How many places are people keeping their clothes? We have a wardrobe each and a chest of drawers - i.e. a finite space in which all clothes are kept. If it isn't in the wardrobe, it's in the drawers - can there be that many places to look that it needs two people?

BabyMakesTheBellyGoRound Thu 21-Mar-13 12:58:51

DH occasionally asks where the socks are cause they are in a pile of clothes on the landing but as he is an adult he is more than capable of dressing himself.

Pandemoniaa Thu 21-Mar-13 12:56:23

I do the washing too. It suits me. But DP knows exactly where it all goes because he's an adult and quite capable of sorting his own clothes out. I am not his handmaiden and certainly not at 5am when I am incapable of civil speech!

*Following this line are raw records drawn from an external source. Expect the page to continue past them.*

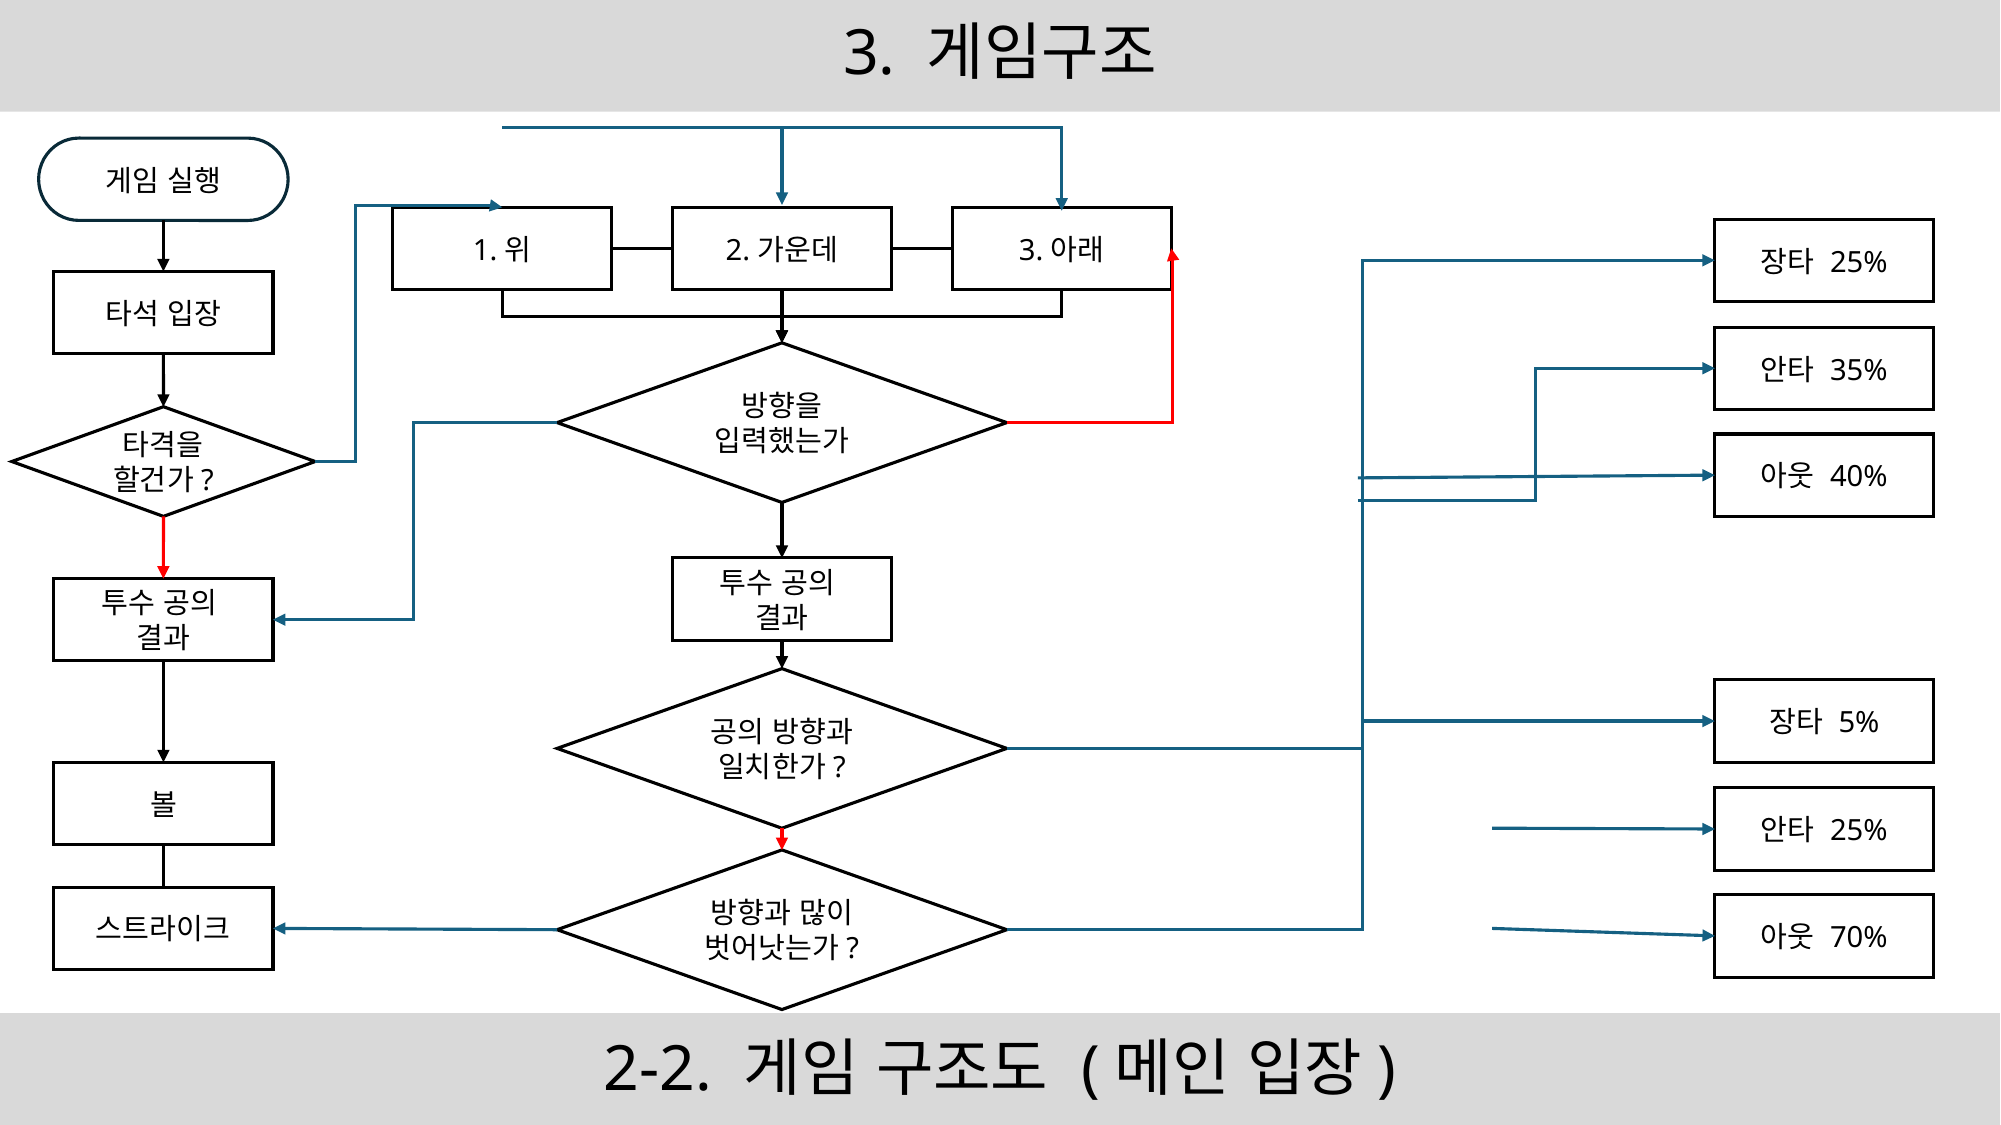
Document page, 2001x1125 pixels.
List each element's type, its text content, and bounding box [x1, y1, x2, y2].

text_box 방향을 입력했는가 [649, 341, 915, 504]
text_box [1006, 720, 1716, 931]
text_box 장타 5% [1716, 678, 1935, 764]
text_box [781, 127, 1063, 212]
text_box 타석 입장 [52, 270, 275, 355]
title 3. 게임구조 [137, 0, 1863, 119]
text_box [501, 127, 781, 206]
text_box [1357, 474, 1716, 479]
text_box 장타 25% [1713, 218, 1935, 303]
text_box 안타 25% [1716, 786, 1935, 872]
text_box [1006, 247, 1172, 259]
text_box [272, 422, 558, 621]
text_box 스트라이크 [52, 886, 275, 971]
text_box 아웃 40% [1716, 432, 1935, 518]
text_box 3.아래 [951, 206, 1173, 291]
text_box 2-2. 게임 구조도 (메인 입장) [137, 1016, 1863, 1124]
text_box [1491, 927, 1716, 937]
text_box 볼 [52, 761, 275, 846]
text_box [314, 206, 503, 422]
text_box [1006, 259, 1716, 720]
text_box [894, 175, 949, 457]
text_box 방향과 많이 벗어낫는가? [558, 848, 1008, 1012]
text_box 2.가운데 [671, 206, 893, 291]
text_box 타격을 할건가? [7, 405, 272, 518]
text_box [1357, 479, 1716, 502]
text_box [1357, 367, 1716, 474]
text_box 방향을 입력했는가 [556, 400, 614, 445]
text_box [614, 175, 670, 457]
text_box 투수 공의 결과 [671, 556, 893, 642]
text_box 1.위 [503, 206, 613, 291]
text_box 게임 실행 [37, 136, 290, 223]
text_box 공의 방향과 일치한가? [552, 667, 1006, 830]
text_box 아웃 70% [1713, 893, 1935, 979]
text_box 방향을 입력했는가 [949, 400, 1006, 445]
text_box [272, 927, 558, 931]
text_box 투수 공의 결과 [52, 577, 275, 662]
text_box 안타 35% [1716, 326, 1935, 411]
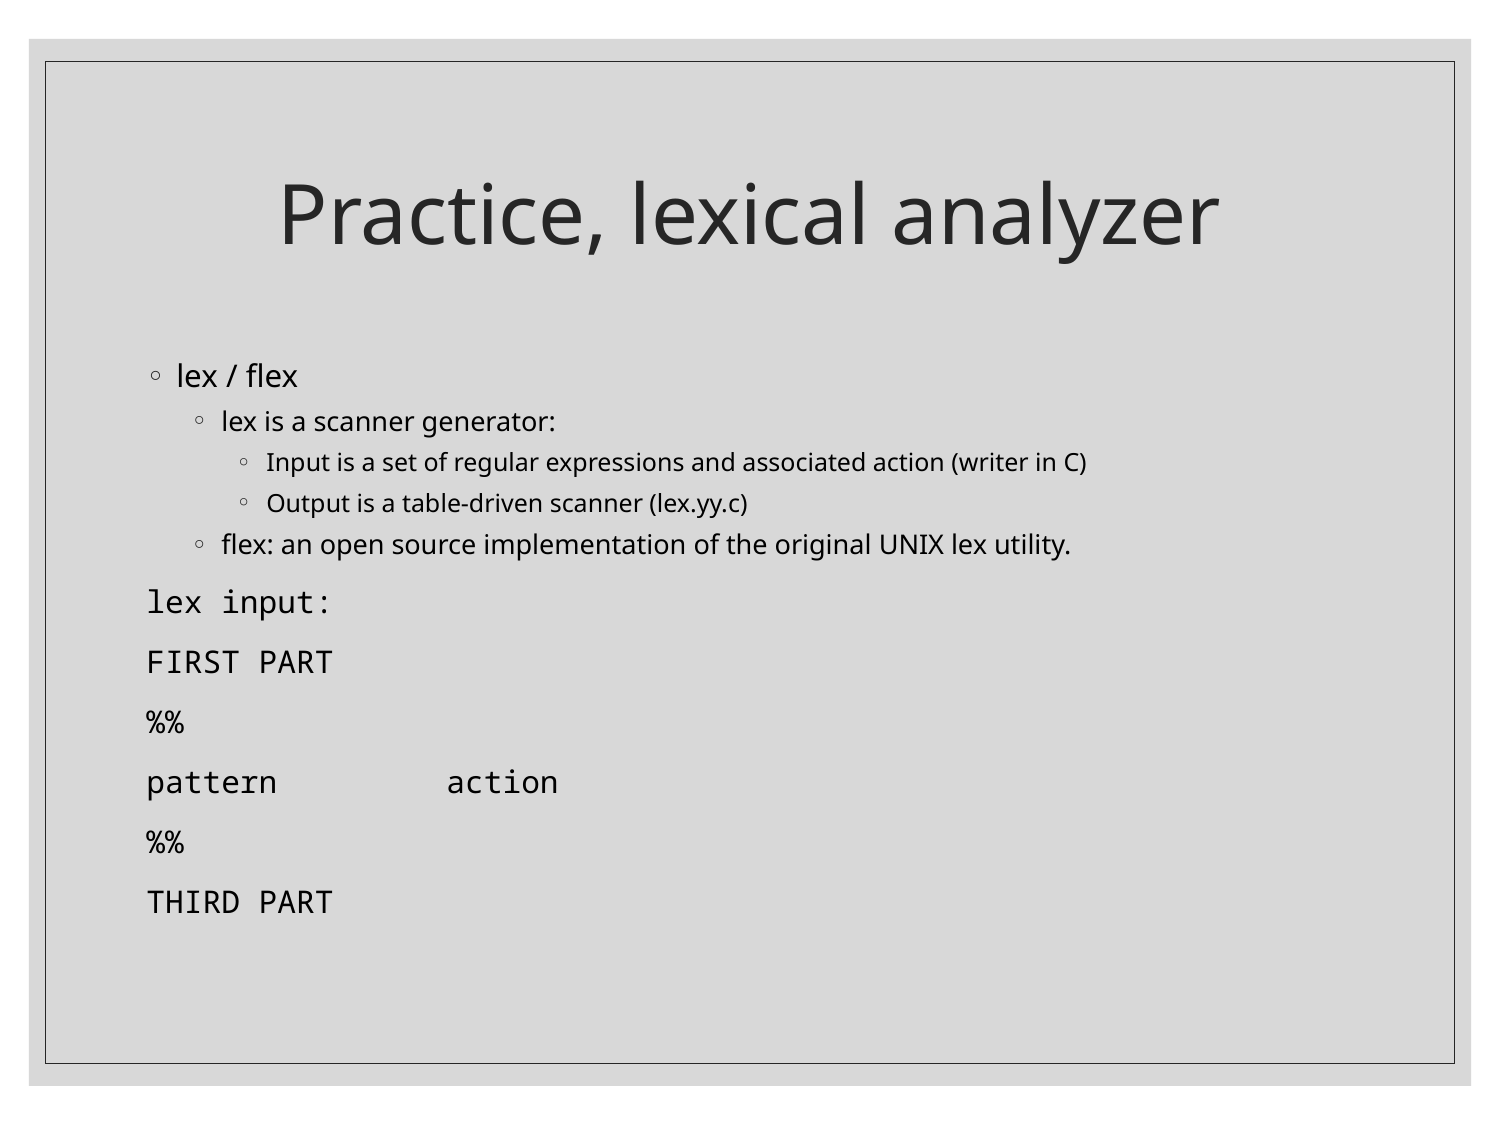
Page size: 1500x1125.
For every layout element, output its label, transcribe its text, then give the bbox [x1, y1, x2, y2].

title Practice, lexical analyzer [131, 105, 1369, 331]
list lex / flex lex is a scanner generator: Input is a set of regular expressions and associated action (writer in C) Output is a table-driven scanner (lex.yy.c) flex: an open source implementation of the original UNIX lex utility. lex input: FIRST PART %% pattern action %% THIRD PART [131, 345, 1369, 977]
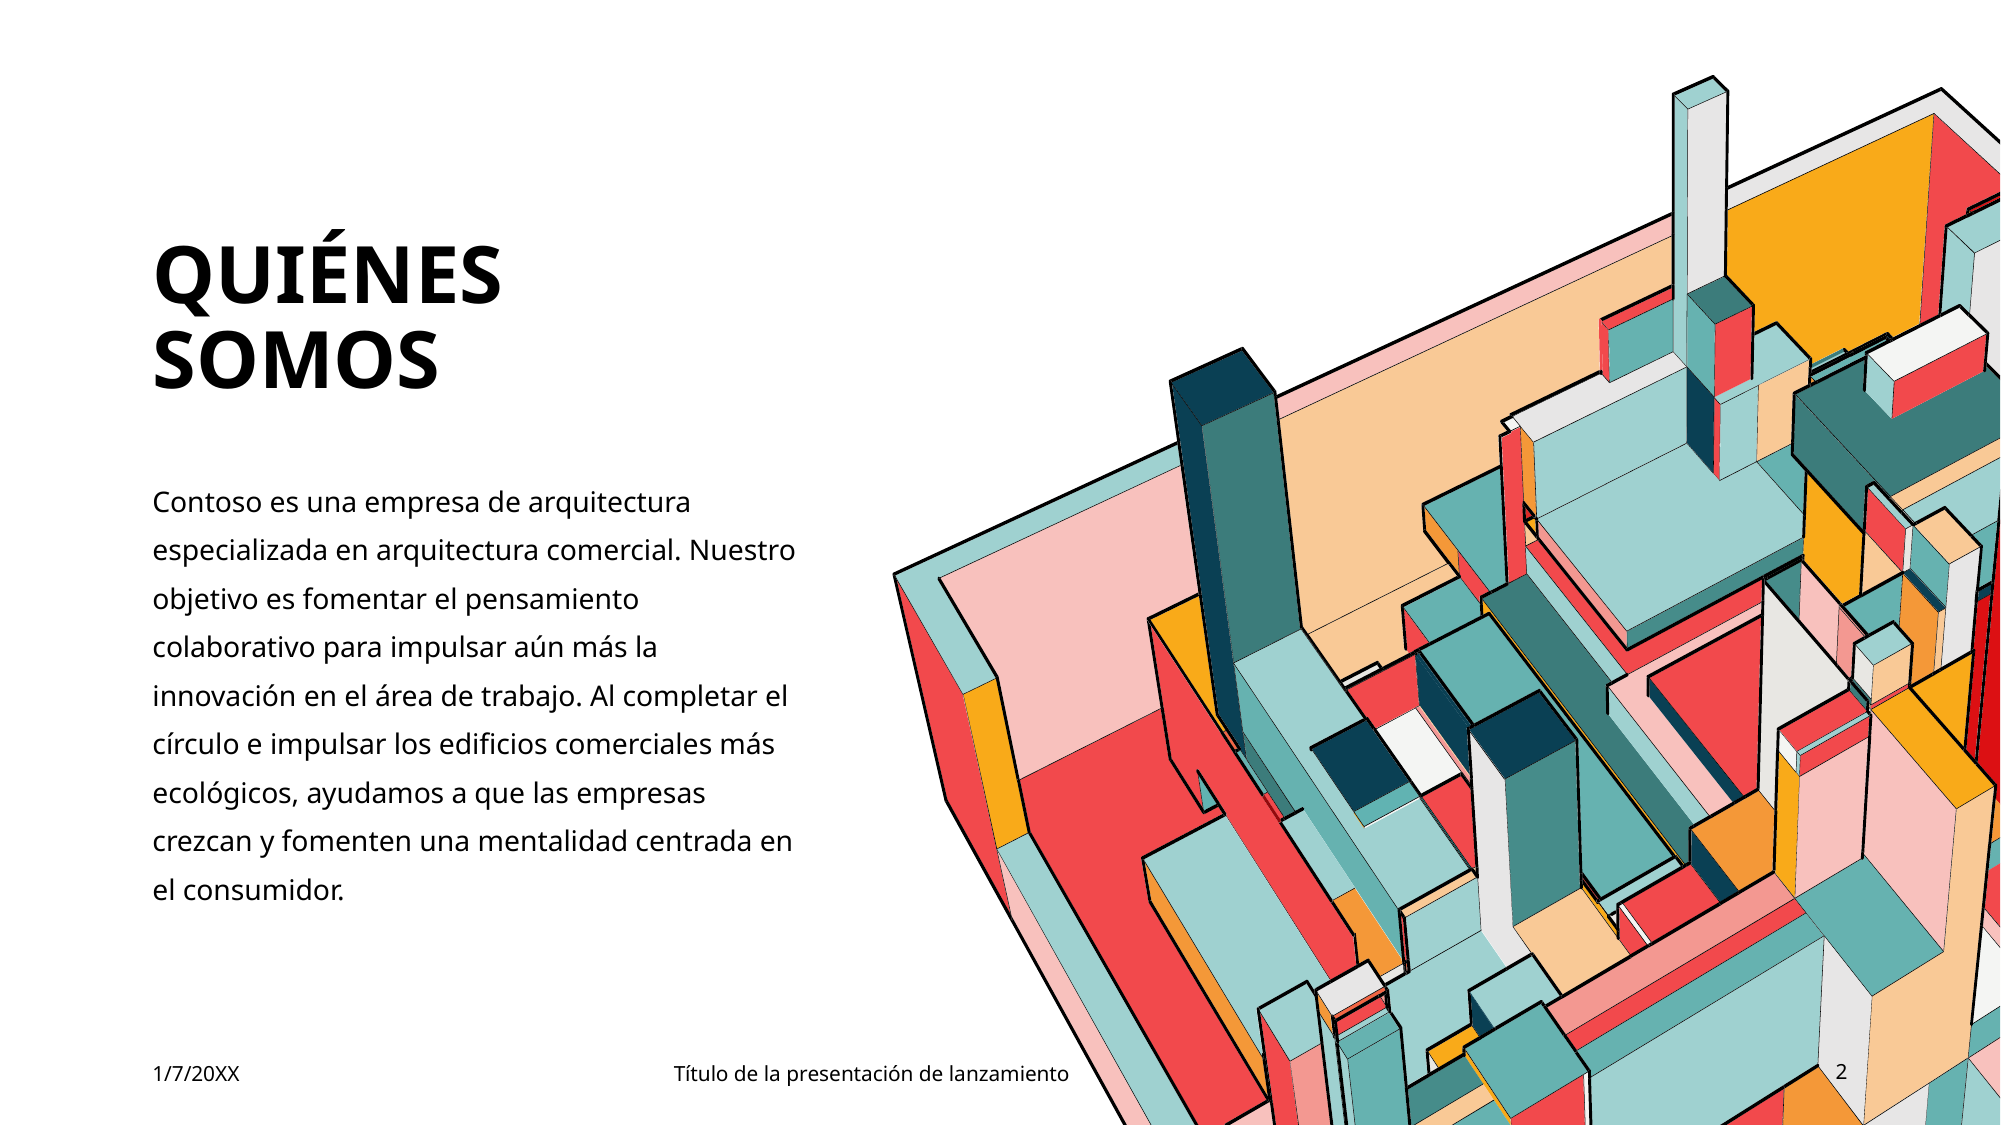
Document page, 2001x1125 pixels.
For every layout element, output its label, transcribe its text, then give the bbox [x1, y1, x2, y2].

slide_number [137, 1042, 363, 1103]
footer Título de la presentación de lanzamiento [634, 1042, 1085, 1103]
list Contoso es una empresa de arquitectura especializada en arquitectura comercial. Nuestro objetivo es fomentar el pensamiento colaborativo para impulsar aún más la innovación en el área de trabajo. Al completar el círculo e impulsar los edificios comerciales más ecológicos, ayudamos a que las empresas crezcan y fomenten una mentalidad centrada en el consumidor. [137, 461, 813, 918]
title QUIÉNES SOMOS [137, 211, 813, 429]
slide_number 2 [1412, 1042, 1863, 1103]
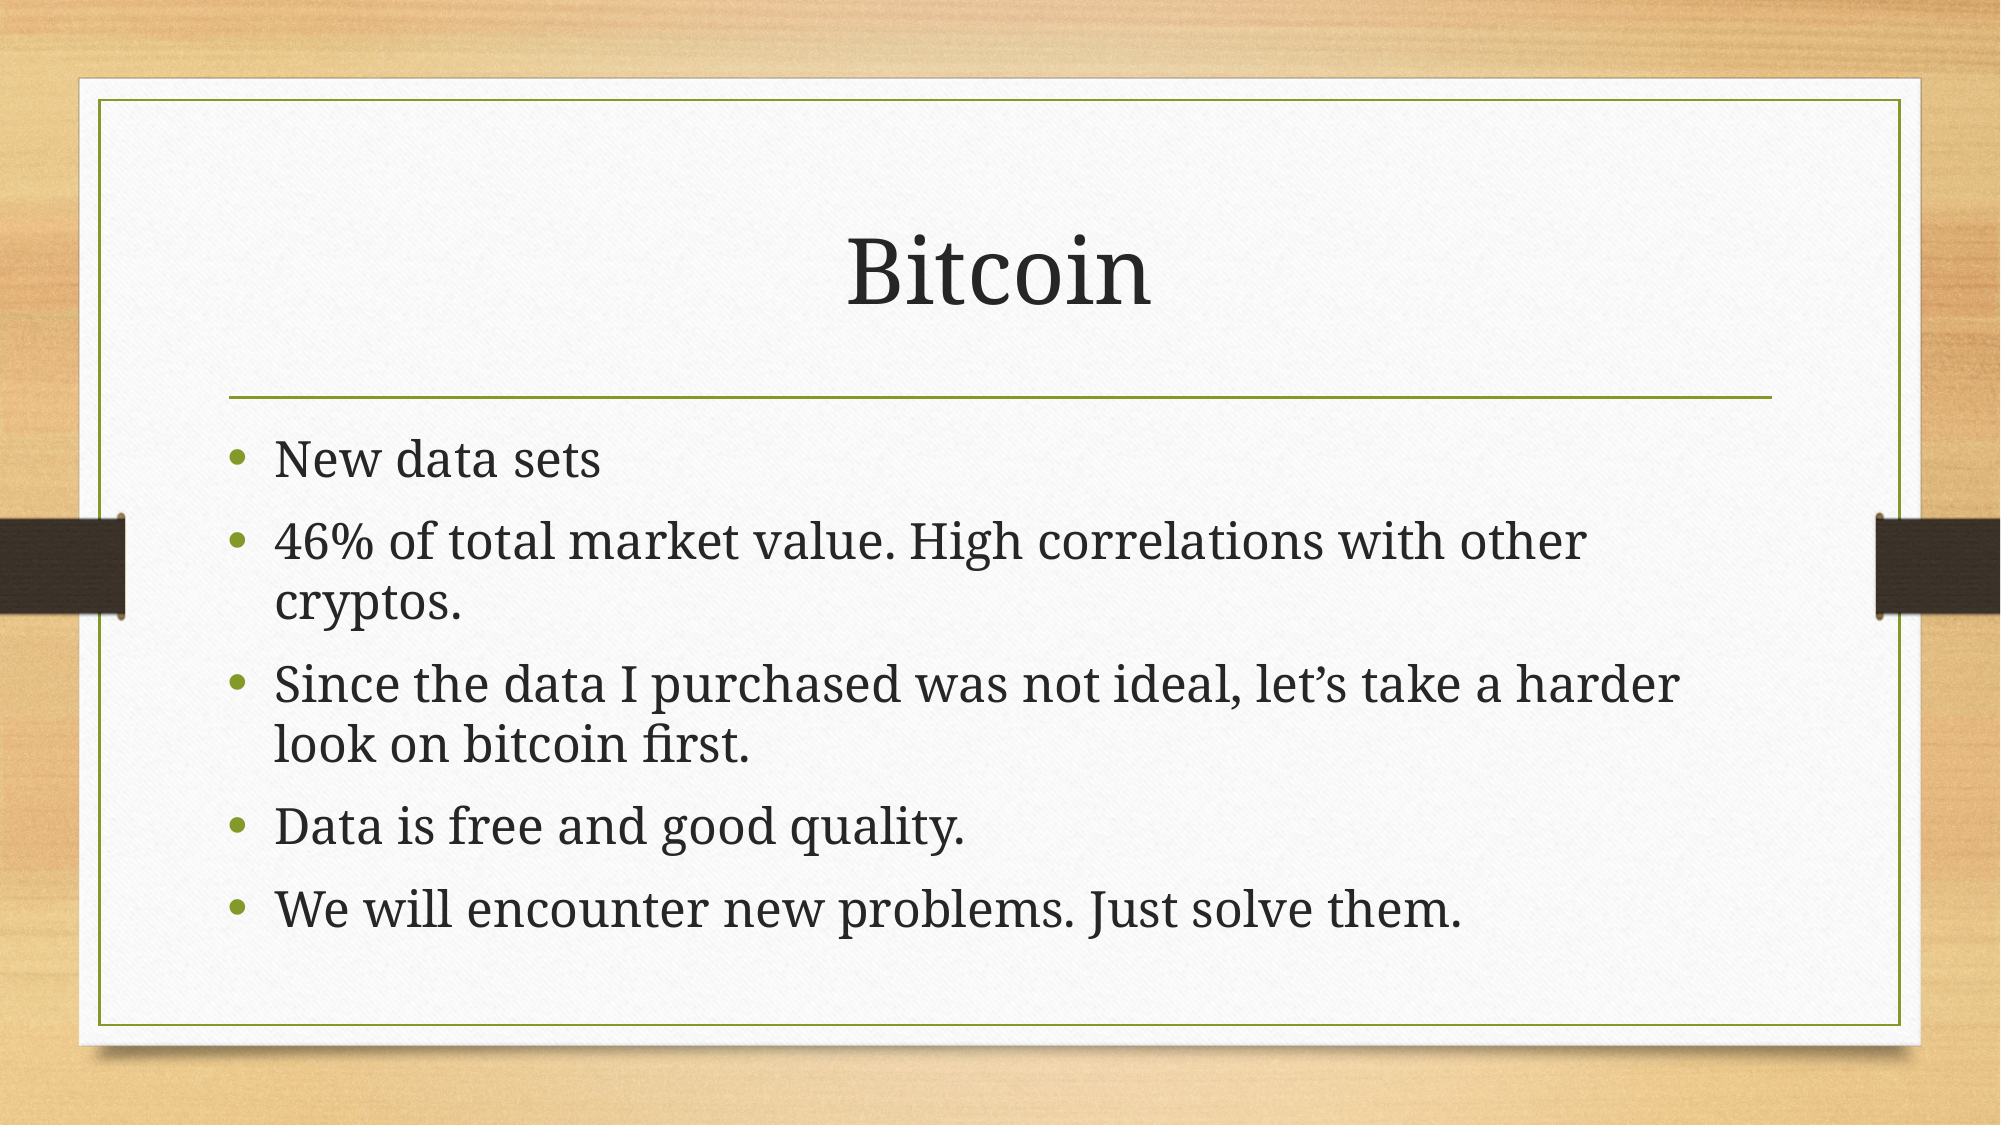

Alibabaandthe40nappies Thu 21-Mar-13 12:52:22

Bertha - quite.

I have on occasion helped DH to pick out a tie to go with a new shirt or suit, especially if he has a job interview. He is colourblind, so the results can be interesting if I don't! grin

OP - did you really organise a new suit for him?? hmm

DH does a fair share of the washing, ironing and mending. He has never asked me to sort out his clothes for him. Probably because he is an adult and I am not his mum. hmm

diddl Germany Thu 21-Mar-13 12:48:55

It amazes me that men would be hurt by this.

If someone offered to do that for me I'd be wondering why they thought I was incapable & wanted/needed it doing.

But that some grown men actually embarrass themselves by asking a partner to get stuff out/ready for them...

ArtVandelay Thu 21-Mar-13 12:16:21

My DH tries this bollocks all the time and then acts all hurt and bewildered when I give him the rage and tell him to piss off.